An entrepreneur in Suitland, Md., is ready to let you rent his two-bedroom condominium during inauguration week - for $20,000. A homeowner in Falls Church, Va., is offering his house for $1,500 a night - with a minimum three-night stay.
People who want to slip in and out of Washington - and have the money to do it - are exploring other options. A New York charter-jet company, Chief Executive Air, is offering round-trip flights that will leave after the inaugural balls early on Jan. 21.
Prices for a speedy New York-to-Washington round trip range from $9,500 to $22,700, depending on the type of plane and number of passengers.
Hoy is helping coordinate a lavish ball thrown by the Creative Coalition, an arts-advocacy organization. Elvis Costello is the headliner, with guests including Ron Howard, Spike Lee, Ashley Judd and Dana Delany.
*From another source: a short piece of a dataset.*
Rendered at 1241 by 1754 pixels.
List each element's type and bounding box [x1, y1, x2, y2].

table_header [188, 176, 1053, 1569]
The least-expensive tickets go for $10,000 a pair.
Hoy noted that the Grammys draw a music crowd, the Oscars a movie crowd, the Emmys those from TV - but that the inauguration will draw all three groups, along with people from business, law and politics. Not to mention reporters from around the globe.
"That's the difference," Hoy said. "This is like all the world is going to be there."
Grace Baptist Church of Germantown has seen a 52-seat bus dwindle to 25 riders. "Folks are dropping off left and right," the church's Tyrone Beach said.
But Broida is determined to get there. He and 54 others on the bus plan to depart from the parking lot of the Radnor Hotel at 5 a.m.
"One possibility is they'll usher buses to RFK, and we'll park and take the Metro."
When he attended Clinton's first inauguration, Broida said, the trains were packed - at 7 a.m. The crowd for Obama is expected to be far greater.
Broida isn't worried, though. He has attended lots of demonstrations in Washington and organized loads of bus trips. He has the cell-phone numbers of everyone in the group in case someone gets lost. If the bus can get within 15 blocks of the Capitol, people can walk.
He's ready for freezing weather, long lines and lengthy delays.
"If you're not," he said, "you shouldn't go."
Broida, the interim director of Arthur Ashe Youth Tennis and Education in Philadelphia, worked for Obama during the campaign. He also raised $35,000 for the candidate. He's hoping his service might earn him a ticket to the viewing area near the stage.
"If I don't get a ticket, I'll stand on the steps of the Lincoln Memorial, and I'll see the crowd in front of me, and the dome of the Capitol," he said. "And that's good enough for me."
A crush that didn't develop
In 1976, as hordes of people were expected to descend on Philadelphia for the nation's Bicentennial Fourth of July celebration, a worried Mayor Frank Rizzo asked for 15,000 Army troops to maintain order.
He expected 15 to 20 million visitors and "attempts at disruption and violence by a substantial coalition of leftist radicals."
President Gerald Ford turned down the request.
The national debate over troops for the city scared away would-be celebrants. Only about two million, including Queen Elizabeth and Charlton Heston, showed up for the festivities, which were quite peaceful.